Some schools ‘back of God’
PRESIDENT of the Jamaica Teachers’ Association La Sonja Harrison says the entity is awaiting the completion of the ongoing public sector compensation review, warning that it will not be supporting the removal of the 20 per cent duty concession on motor vehicles while pointing out that “some schools exist, literally, back of God” [in extremely remote areas].
“The compensation review, that is an ongoing exercise, and we are certainly looking to see what that Government will be presenting in its proposal concerning restructuring, how it is that it pays public sector workers. There are aspects of it that we have shared with our members that we are not in agreement with, how they arrived at some of the bands and how they placed persons in the bands,” Harrison said.
The JTA president, who was speaking during a meeting of the Rotary Club of Downtown Kingston on Wednesday, said teachers were in need of “good vehicles to be able to access and serve our constituents as best as we possibly can”.
“We are awaiting the concession that is under consideration to be eliminated for all public sector; certainly we join with all our public sector colleagues and say, ‘Absolutely not!’ If you ever see where some schools exist, like literally back of God, you want at least one member of that school to have a good vehicle so that in case of an emergency you are able to take a child, a member of staff, out and get to the hospital as soon as possible,” Harrison reasoned.
In February, following the settlement of the outstanding 2021/2022 pay issues with the Government’s employees, Finance Minister Dr Nigel Clarke said his focus is on the implementation of the compensation restructure in the new fiscal year. The review is intended to overhaul the structure of salaries and other emoluments paid to public sector workers, and to make it more equitable. The last time teachers’ pay was brought in line with 80 per cent of market rates was in 2008.
Clarke, in his presentation, said it will cost more than $100 billion to restructure the public sector compensation system over the next three years. The Government, he said, was moving to provide more equitable salaries and benefits in the sector, where it says the compensation system is burdened by 325 salary scales and 185 allowances. The Government has advised that these allowances are to be rationalised.

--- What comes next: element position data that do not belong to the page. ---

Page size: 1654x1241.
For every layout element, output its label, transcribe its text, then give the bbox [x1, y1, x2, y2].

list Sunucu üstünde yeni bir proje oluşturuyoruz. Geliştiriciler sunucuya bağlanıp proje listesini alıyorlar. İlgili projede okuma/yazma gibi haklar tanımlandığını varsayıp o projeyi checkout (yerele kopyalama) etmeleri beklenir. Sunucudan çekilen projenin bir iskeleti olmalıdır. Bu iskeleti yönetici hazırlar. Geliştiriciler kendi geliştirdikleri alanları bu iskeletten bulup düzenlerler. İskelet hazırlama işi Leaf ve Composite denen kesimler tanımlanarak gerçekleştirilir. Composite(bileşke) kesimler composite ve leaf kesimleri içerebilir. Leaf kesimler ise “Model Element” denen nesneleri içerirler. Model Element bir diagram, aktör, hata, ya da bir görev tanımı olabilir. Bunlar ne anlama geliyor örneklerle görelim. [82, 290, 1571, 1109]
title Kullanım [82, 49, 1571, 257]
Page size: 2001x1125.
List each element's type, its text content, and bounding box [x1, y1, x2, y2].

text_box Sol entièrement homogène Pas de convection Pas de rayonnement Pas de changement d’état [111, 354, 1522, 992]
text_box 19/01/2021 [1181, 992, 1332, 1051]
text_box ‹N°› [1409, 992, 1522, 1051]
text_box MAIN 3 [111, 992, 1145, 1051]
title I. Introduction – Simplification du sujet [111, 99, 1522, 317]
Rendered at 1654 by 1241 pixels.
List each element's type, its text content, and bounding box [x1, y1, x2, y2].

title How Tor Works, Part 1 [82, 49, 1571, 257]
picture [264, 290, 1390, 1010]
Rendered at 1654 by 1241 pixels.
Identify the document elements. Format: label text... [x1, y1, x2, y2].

In the meantime, Harrison lamented the fact that three weeks into the start of the new school term, several school plants are without classroom furniture for students and teachers alike, after these were ravaged by termites during closures caused by the novel coronavirus pandemic.
“Having liaised with my colleagues at the start of the school year, many students do not have a seat; teachers don’t have a seat, don’t have a desk,” she said, noting that the perennial issue has worsened because of the pandemic.
The JTA president also told the meeting that schools are still scrambling to deal with the effects of the recent exodus of teachers overseas, with some schools still interviewing for posts while still, yet others are redeploying staff to fill vacancies.